En medio del manicomio, quien mayor licencia tenía para la locura se contuvo: James Rodríguez había metido el gol que devolvía al Bayern Múnich al partido, la anotación que retomaba al frenesí como guion, el remate que asomaba la eliminatoria al precipicio, pero, estoico, disimulaba su hiperventilación y decidía no celebrarlo.

Mirando al suelo, juntando las manos en ruego de perdón, con semblante de haber transgredido algún precepto ético, dejaba que saltaran y arengaran sus compañeros: no él, que casi contra su voluntad parecía caminar hacia el medio campo, mueca de “¡qué he hecho!”.

Durante tres años el volante colombiano portó el uniforme madridista.
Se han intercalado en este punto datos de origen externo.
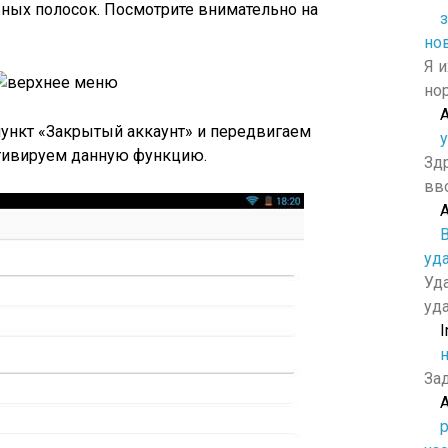
ьных полосок. Посмотрите внимательно на
но
Я и
но
ункт «Закрытый аккаунт» и передвигаем
тивируем данную функцию.
Зд
вв
уд
Уд
уда
I
н
За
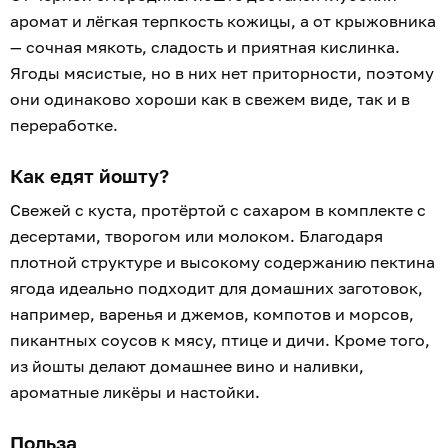
аромат и лёгкая терпкость кожицы, а от крыжовника
— сочная мякоть, сладость и приятная кислинка.
Ягоды мясистые, но в них нет приторности, поэтому
они одинаково хороши как в свежем виде, так и в
переработке.
Как едят йошту?
Свежей с куста, протёртой с сахаром в комплекте с
десертами, творогом или молоком. Благодаря
плотной структуре и высокому содержанию пектина
ягода идеально подходит для домашних заготовок,
например, варенья и джемов, компотов и морсов,
пикантных соусов к мясу, птице и дичи. Кроме того,
из йошты делают домашнее вино и наливки,
ароматные ликёры и настойки.
Польза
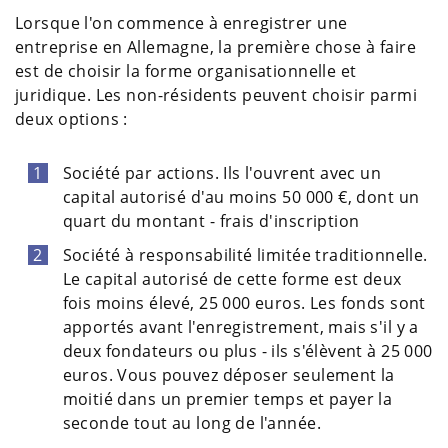
Lorsque l'on commence à enregistrer une
entreprise en Allemagne, la première chose à faire
est de choisir la forme organisationnelle et
juridique. Les non-résidents peuvent choisir parmi
deux options :
Société par actions. Ils l'ouvrent avec un
capital autorisé d'au moins 50 000 €, dont un
quart du montant - frais d'inscription
Société à responsabilité limitée traditionnelle.
Le capital autorisé de cette forme est deux
fois moins élevé, 25 000 euros. Les fonds sont
apportés avant l'enregistrement, mais s'il y a
deux fondateurs ou plus - ils s'élèvent à 25 000
euros. Vous pouvez déposer seulement la
moitié dans un premier temps et payer la
seconde tout au long de l'année.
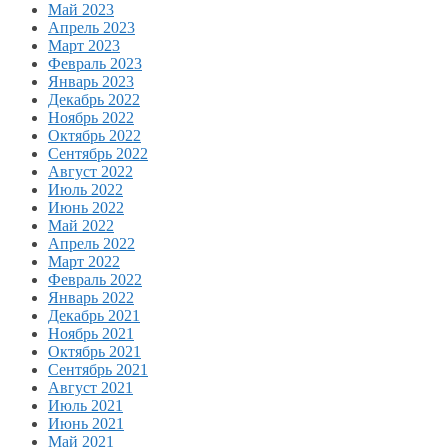
Май 2023
Апрель 2023
Март 2023
Февраль 2023
Январь 2023
Декабрь 2022
Ноябрь 2022
Октябрь 2022
Сентябрь 2022
Август 2022
Июль 2022
Июнь 2022
Май 2022
Апрель 2022
Март 2022
Февраль 2022
Январь 2022
Декабрь 2021
Ноябрь 2021
Октябрь 2021
Сентябрь 2021
Август 2021
Июль 2021
Июнь 2021
Май 2021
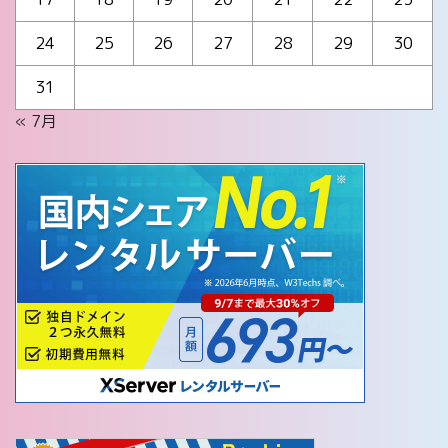
24
25
26
27
28
29
30
31
« 7月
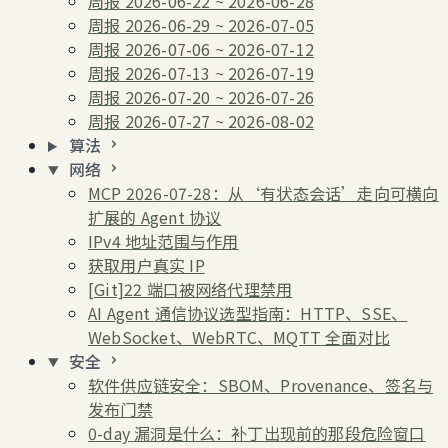
周报 2026-06-22 ~ 2026-06-28
周报 2026-06-29 ~ 2026-07-05
周报 2026-07-06 ~ 2026-07-12
周报 2026-07-13 ~ 2026-07-19
周报 2026-07-20 ~ 2026-07-26
周报 2026-07-27 ~ 2026-08-02
算法
网络
MCP 2026-07-28：从‘有状态会话’走向可横向
扩展的 Agent 协议
IPv4 地址范围与作用
获取用户真实 IP
[Git]22 端口被网络代理禁用
AI Agent 通信协议选型指南：HTTP、SSE、
WebSocket、WebRTC、MQTT 全面对比
安全
软件供应链安全：SBOM、Provenance、签名与
发布门禁
0-day 漏洞是什么：补丁出现前的那段危险窗口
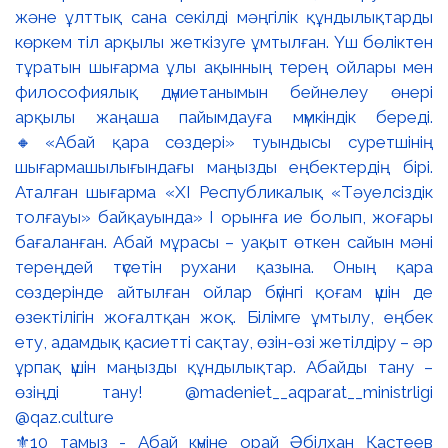
⚜️10 тамыз - Абай күніне орай Әбілхан Қастеев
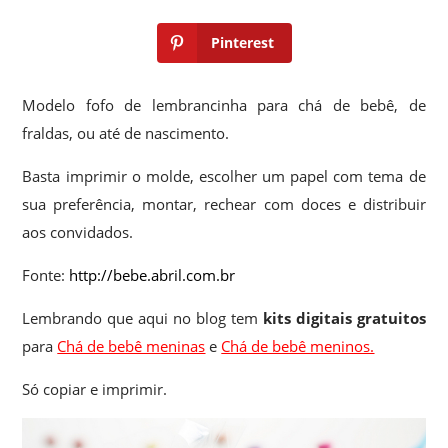
Pinterest
Modelo fofo de lembrancinha para chá de bebê, de
fraldas, ou até de nascimento.
Basta imprimir o molde, escolher um papel com tema de
sua preferência, montar, rechear com doces e distribuir
aos convidados.
Fonte:
http://bebe.abril.com.br
Lembrando que aqui no blog tem
kits digitais gratuitos
para
Chá de bebê meninas
e
Chá de bebê meninos.
Só copiar e imprimir.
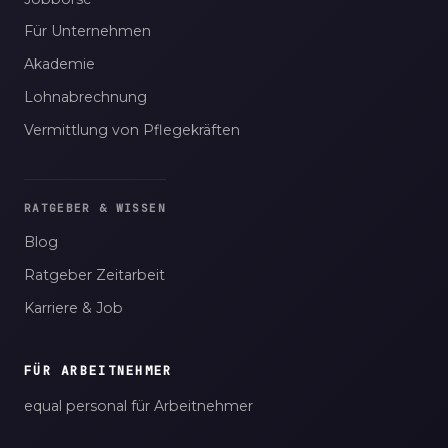
Für Unternehmen
Akademie
Lohnabrechnung
Vermittlung von Pflegekräften
RATGEBER & WISSEN
Blog
Ratgeber Zeitarbeit
Karriere & Job
FÜR ARBEITNEHMER
equal personal für Arbeitnehmer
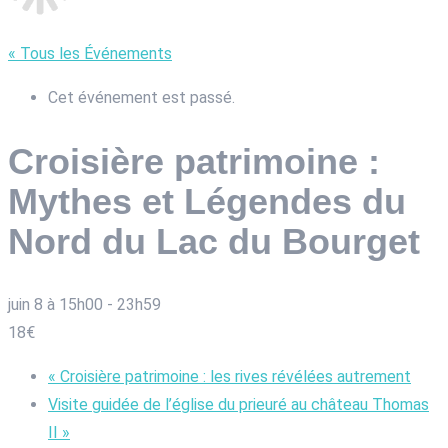
« Tous les Événements
Cet événement est passé.
Croisière patrimoine :
Mythes et Légendes du
Nord du Lac du Bourget
juin 8 à 15h00
-
23h59
18€
«
Croisière patrimoine : les rives révélées autrement
Visite guidée de l’église du prieuré au château Thomas
II
»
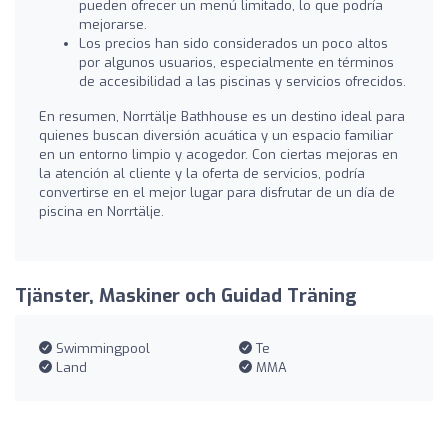
pueden ofrecer un menú limitado, lo que podría
mejorarse.
Los precios han sido considerados un poco altos
por algunos usuarios, especialmente en términos
de accesibilidad a las piscinas y servicios ofrecidos.
En resumen, Norrtälje Bathhouse es un destino ideal para
quienes buscan diversión acuática y un espacio familiar
en un entorno limpio y acogedor. Con ciertas mejoras en
la atención al cliente y la oferta de servicios, podría
convertirse en el mejor lugar para disfrutar de un día de
piscina en Norrtälje.
Tjänster, Maskiner och Guidad Träning
Swimmingpool
Te
Land
MMA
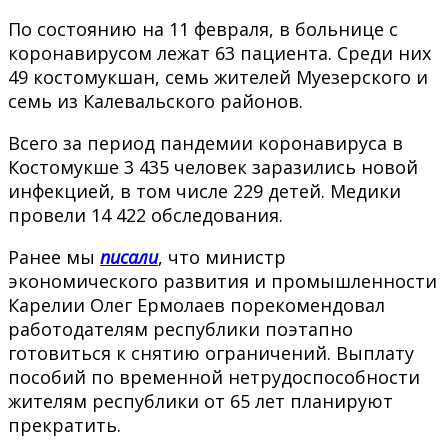
По состоянию на 11 февраля, в больнице с
коронавирусом лежат 63 пациента. Среди них
49 костомукшан, семь жителей Муезерского и
семь из Калевальского районов.
Всего за период пандемии коронавируса в
Костомукше 3 435 человек заразились новой
инфекцией, в том числе 229 детей. Медики
провели 14 422 обследования.
Ранее мы
писали
, что министр
экономического развития и промышленности
Карелии Олег Ермолаев порекомендовал
работодателям республики поэтапно
готовиться к снятию ограничений. Выплату
пособий по временной нетрудоспособности
жителям республики от 65 лет планируют
прекратить.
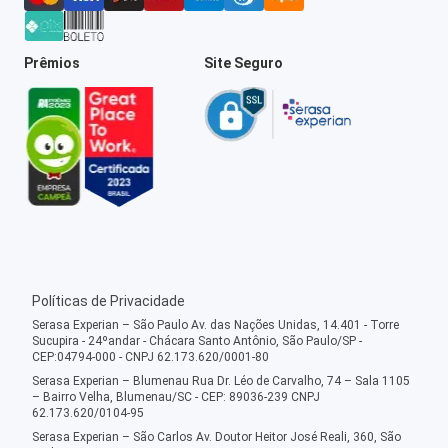
Prêmios
Site Seguro
Políticas de Privacidade
Serasa Experian – São Paulo Av. das Nações Unidas, 14.401 - Torre
Sucupira - 24ºandar - Chácara Santo Antônio, São Paulo/SP -
CEP:04794-000 - CNPJ 62.173.620/0001-80
Serasa Experian – Blumenau Rua Dr. Léo de Carvalho, 74 – Sala 1105
– Bairro Velha, Blumenau/SC - CEP: 89036-239 CNPJ
62.173.620/0104-95
Serasa Experian – São Carlos Av. Doutor Heitor José Reali, 360, São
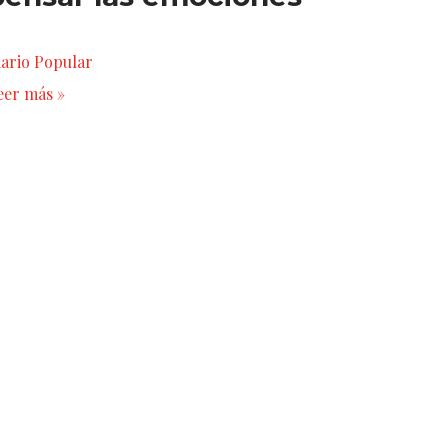
iario Popular
eer más »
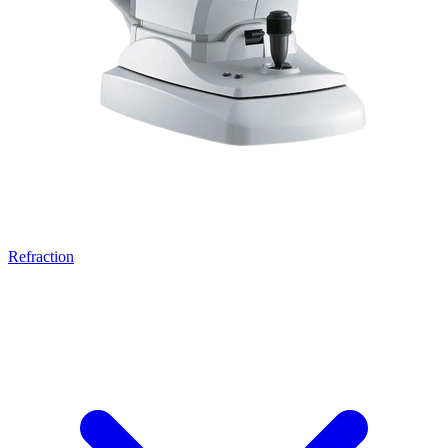
Refraction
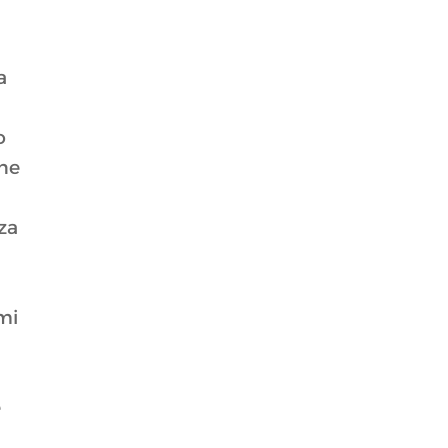
a
o
che
za
mi
e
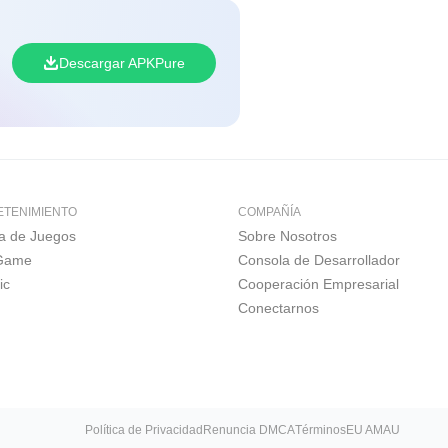
Descargar APKPure
ETENIMIENTO
COMPAÑÍA
a de Juegos
Sobre Nosotros
 Game
Consola de Desarrollador
ic
Cooperación Empresarial
Conectarnos
Política de Privacidad
Renuncia DMCA
Términos
EU AMAU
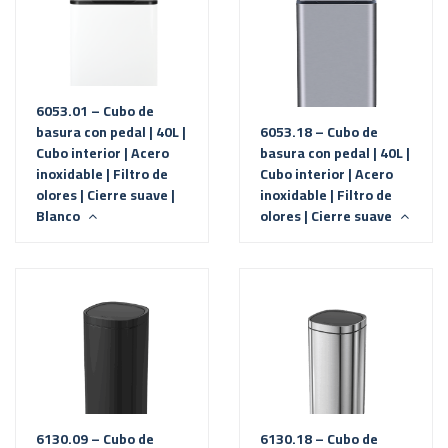
6053.01 – Cubo de
basura con pedal | 40L |
6053.18 – Cubo de
Cubo interior | Acero
basura con pedal | 40L |
inoxidable | Filtro de
Cubo interior | Acero
olores | Cierre suave |
inoxidable | Filtro de
Blanco
olores | Cierre suave
6130.09 – Cubo de
6130.18 – Cubo de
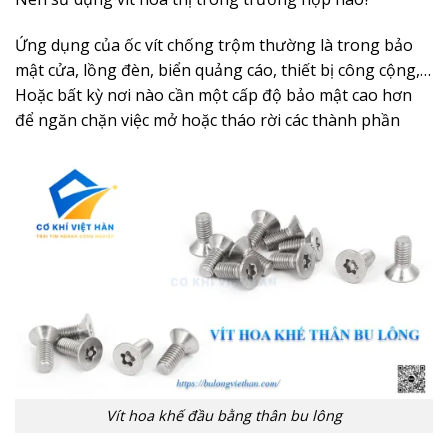
Ứng dụng của ốc vít chống trộm thường là trong bảo
mật cửa, lồng đèn, biển quảng cáo, thiết bị công cộng,…
Hoặc bất kỳ nơi nào cần một cấp độ bảo mật cao hơn
để ngăn chặn việc mở hoặc tháo rời các thành phần
Vít hoa khế đầu bằng thân bu lông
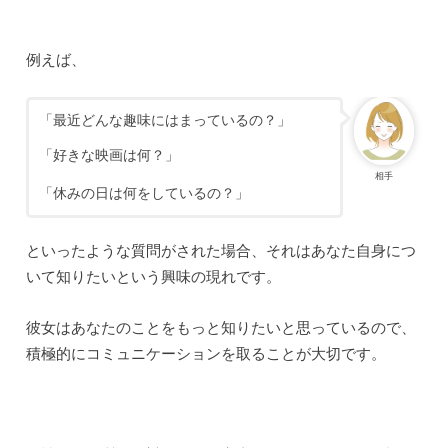
例えば、
「最近どんな趣味にはまっているの？」
「好きな映画は何？」
相手
「休みの日は何をしているの？」
といったような質問がされた場合、それはあなた自身につ
いて知りたいという興味の現れです。
彼女はあなたのことをもっと知りたいと思っているので、
積極的にコミュニケーションを取ることが大切です。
Tras un inicio espléndido, fue cayendo de las preferencias del cuerpo técnico, hasta desaparecer como titular e incluso como uno los primeros relevos ofensivos (de hecho, en la final de Cardiff, ni siquiera se le consideró para salir al banco de suplentes). Es habitual que quien no juega proteste, máxime si ha sido la figura de la anterior Copa del Mundo y si ha costado ochenta millones de euros, mas el ejercicio se complica cuando tan bien le van las cosas al equipo sin su presencia: ese Real Madrid conquistaría Champions y Liga, con James en rol secundario. Así que, gustos al margen, Rodríguez se fue del Bernabéu porque el entrenador prefirió a otros elementos y porque los resultados le dieron la razón.

Carambolas y rarezas del futbol, el Bayern lo recibió en condición de préstamo, viéndose reforzado por un rival directo en el torneo más importante en el que, para colmo, se enfrentan casi a cada año. Es decir, James pertenecía al Madrid el día en que estuvo tan cerca de eliminarlo, como quince años atrás Fernando Morientes también y terminó por eliminarle con el uniforme del Mónaco.

Lo del no-festejo es confuso y digno de intensos debates. Al no celebrar en tan explosivo instante, muchos pudieron identificar modales, respeto, categoría, en James Rodríguez…, menos los aficionados bávaros, que parten de la premisa de que su alegría es más que la del club precedente, que le ven como representación de su pasión en la cancha. Claro que si hubiera corrido como poseso, saltando y dando puñetazos al viento, hoy numerosos puristas le tendrían por ingrato, traicionero y desmemoriado.

¿Quién tiene razón? Sin duda, los seguidores muniqueses: en el futbol, como en la vida, la percepción está goleando a la realidad. No importa lo que el futbolista experimente en sus vísceras, ha de mutilar sus sentimientos y exhibir rostro de asceta cuando tiene el corazón a mil.

Cracks mucho más identificados con el club previo de lo que está James con el Madrid, han salido de casa desde tiempos ancestrales y han festejado cuando dañaron deportivamente a su vieja institución. Para evidenciar agradecimiento, les bastó con pararse ante la grada al principio, pero esa moda de contener el aliento y convertir el gol propio en sepelio, es absurda.

El “qué dirán” puede más en todo. A este paso, no tarda en ser políticamente incorrecto meter gol.